Novel? No, nothing in defense of a nazis’ right to speak, and nothing critical of the way in which people criticize nazis has been anything i haven’t read before a hundred times. Of course people use the same arguments every time, people argue for free speech for nazis find those arguments compelling. But since they are so well tread, it should be obvious that anyone who disagrees is already familiar with them.
Try googling “why do people support free speech for nazis”.
I gave specific examples of borderline cases where people attempt to shield attempts to incite actual violence behind a cloak of free speech. It wasn’t histrionic. Pizzagate did lead to a potentially deadly situation. Specific internet commenters do have groups of attack-dog-like followers who issue death threats to anyone who their leaders speak badly about.
The problem is that when someone else likened the speech of white supremacists to violence or threats, you assumed they were talking about someone saying something trivial that they disagreed with. You didn’t think, “Well, there are certain cases where the line is blurry, so maybe this person is speaking from a reasonable place.”
The first hit in my search for “why do people protect the speech of nazis” was an editorial by the national legal director for the ACLU who wrote, among many things:
The future of the First Amendment may be at issue. A 2015 Pew Research Center poll reported that 40 percent of millennials think the government should be able to suppress speech deemed offensive to minority groups, as compared to only 12 percent of those born between 1928 and 1945. Young people today voice far less faith in free speech than do their grandparents. And Europe, where racist speech is not protected, has shown that democracies can reasonably differ about this issue.
(Why We Must Still Defend Free Speech | David Cole | The New York Review of Books)
He goes on, of course, to argue as strongly as he can for the first amendment and rejects the European approach he makes reference to. But it’s hard to take defense of free speech seriously from someone who won’t even recognize that hate speech is threatening. That’s why David Cole expressed sympathy for that idea in his piece, because he realized that the tide of history is turning, and he has to actually make his case to people who disagree with him, not laugh them off. The line between calling someone a racial slur and making a threat of violence can be pretty wide in some cases, but it can be pretty thin in others, and sometimes there’s no line at all.

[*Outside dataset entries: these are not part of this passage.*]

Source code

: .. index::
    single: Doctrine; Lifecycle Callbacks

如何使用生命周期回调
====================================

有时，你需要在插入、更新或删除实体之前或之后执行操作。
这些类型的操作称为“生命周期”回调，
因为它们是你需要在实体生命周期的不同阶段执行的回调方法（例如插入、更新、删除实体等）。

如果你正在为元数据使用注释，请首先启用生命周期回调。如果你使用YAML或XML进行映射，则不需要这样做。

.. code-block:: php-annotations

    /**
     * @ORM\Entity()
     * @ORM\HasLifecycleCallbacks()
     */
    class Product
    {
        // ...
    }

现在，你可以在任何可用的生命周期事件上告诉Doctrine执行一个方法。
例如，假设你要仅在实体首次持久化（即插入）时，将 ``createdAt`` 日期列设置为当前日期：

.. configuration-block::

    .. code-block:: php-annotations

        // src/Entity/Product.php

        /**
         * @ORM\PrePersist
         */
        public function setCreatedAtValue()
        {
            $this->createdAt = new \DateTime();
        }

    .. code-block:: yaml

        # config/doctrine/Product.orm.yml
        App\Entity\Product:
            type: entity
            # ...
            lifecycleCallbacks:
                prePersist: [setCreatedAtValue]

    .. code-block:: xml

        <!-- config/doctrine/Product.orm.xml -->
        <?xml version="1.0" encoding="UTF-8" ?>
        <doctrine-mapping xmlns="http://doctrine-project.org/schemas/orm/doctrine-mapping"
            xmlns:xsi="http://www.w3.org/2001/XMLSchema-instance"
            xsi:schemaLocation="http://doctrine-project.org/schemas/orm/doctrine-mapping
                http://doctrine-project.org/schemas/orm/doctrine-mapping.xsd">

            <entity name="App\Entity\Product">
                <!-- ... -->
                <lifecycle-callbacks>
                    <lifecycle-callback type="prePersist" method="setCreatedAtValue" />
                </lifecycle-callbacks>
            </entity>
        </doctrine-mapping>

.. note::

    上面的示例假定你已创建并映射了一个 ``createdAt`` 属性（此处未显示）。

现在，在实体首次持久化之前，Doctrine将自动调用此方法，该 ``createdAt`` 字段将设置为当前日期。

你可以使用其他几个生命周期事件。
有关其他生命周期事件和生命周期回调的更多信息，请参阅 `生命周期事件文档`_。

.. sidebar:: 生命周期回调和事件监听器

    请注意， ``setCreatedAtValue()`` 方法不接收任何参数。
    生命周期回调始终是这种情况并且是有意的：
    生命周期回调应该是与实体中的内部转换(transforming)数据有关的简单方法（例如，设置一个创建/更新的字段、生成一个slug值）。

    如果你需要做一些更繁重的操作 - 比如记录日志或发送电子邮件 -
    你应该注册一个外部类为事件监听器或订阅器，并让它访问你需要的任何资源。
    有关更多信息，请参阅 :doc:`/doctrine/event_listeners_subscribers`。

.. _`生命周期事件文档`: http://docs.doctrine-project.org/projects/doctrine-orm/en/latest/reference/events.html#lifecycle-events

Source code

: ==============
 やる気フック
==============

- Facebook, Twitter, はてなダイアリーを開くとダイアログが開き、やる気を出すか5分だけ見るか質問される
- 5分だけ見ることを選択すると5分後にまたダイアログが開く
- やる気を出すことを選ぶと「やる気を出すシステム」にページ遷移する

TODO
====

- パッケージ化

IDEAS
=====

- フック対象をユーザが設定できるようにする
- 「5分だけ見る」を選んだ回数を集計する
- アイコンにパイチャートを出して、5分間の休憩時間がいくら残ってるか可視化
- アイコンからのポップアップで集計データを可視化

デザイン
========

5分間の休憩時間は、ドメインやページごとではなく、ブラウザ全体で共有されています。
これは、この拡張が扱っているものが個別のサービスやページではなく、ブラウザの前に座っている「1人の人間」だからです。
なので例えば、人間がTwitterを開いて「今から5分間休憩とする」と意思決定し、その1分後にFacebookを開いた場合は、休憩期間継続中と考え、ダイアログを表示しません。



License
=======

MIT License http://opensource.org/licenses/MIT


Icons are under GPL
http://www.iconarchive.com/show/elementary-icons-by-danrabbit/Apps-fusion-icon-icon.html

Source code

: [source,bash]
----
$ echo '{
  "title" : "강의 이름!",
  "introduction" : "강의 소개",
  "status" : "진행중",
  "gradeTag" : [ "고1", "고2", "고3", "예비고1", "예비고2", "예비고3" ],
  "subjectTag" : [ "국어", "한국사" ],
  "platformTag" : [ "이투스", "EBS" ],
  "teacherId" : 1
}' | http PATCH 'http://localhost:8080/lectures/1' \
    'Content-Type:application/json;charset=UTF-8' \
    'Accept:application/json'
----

I don’t think I insinuated that. But the thing is, you can repeatedly state that supporting someone’s right to speech doesn’t mean supporting the content of their speech, and, just like any other opinion, other people can disagree with you.
If a person says to you “you are a nazi” then, fine, I can take issue with that. But if someone says that supporting the free speech of nazis is supporting nazis, that’s just one of the many opinions you have to contend with when you support the free speech of nazis. It’s not ad hominem, it’s a logical conclusion (obviously one based on premises you disagree with).
My final thought, though, one I imagine many people in the thread will get a kick out of: I read through that the ACLU legal director to verify that, yes indeed, I’m not up against novel arguments for free speech, but the standard faire and I came across this gem:
A. Mitchell Palmer, J. Edgar Hoover, and Joseph McCarthy all used the advocacy of violence as a justification to punish people who associated with Communists, socialists, or civil rights groups.
Those lessons led the Supreme Court, in a 1969 ACLU case involving a Ku Klux Klan rally, to rule that speech advocating violence or other criminal conduct is protected unless it is intended and likely to produce imminent lawless action, a highly speech-protective rule.
So wait, the government, despite the first amendment, suppressed and jailed communists, but when they tried to do the same thing to the KKK the ACLU convinced the supreme court that now the first amendment prevented it?
If he was trying to say that the first amendment wasn’t supporting white supremacy, he couldn’t have picked a more ironic example.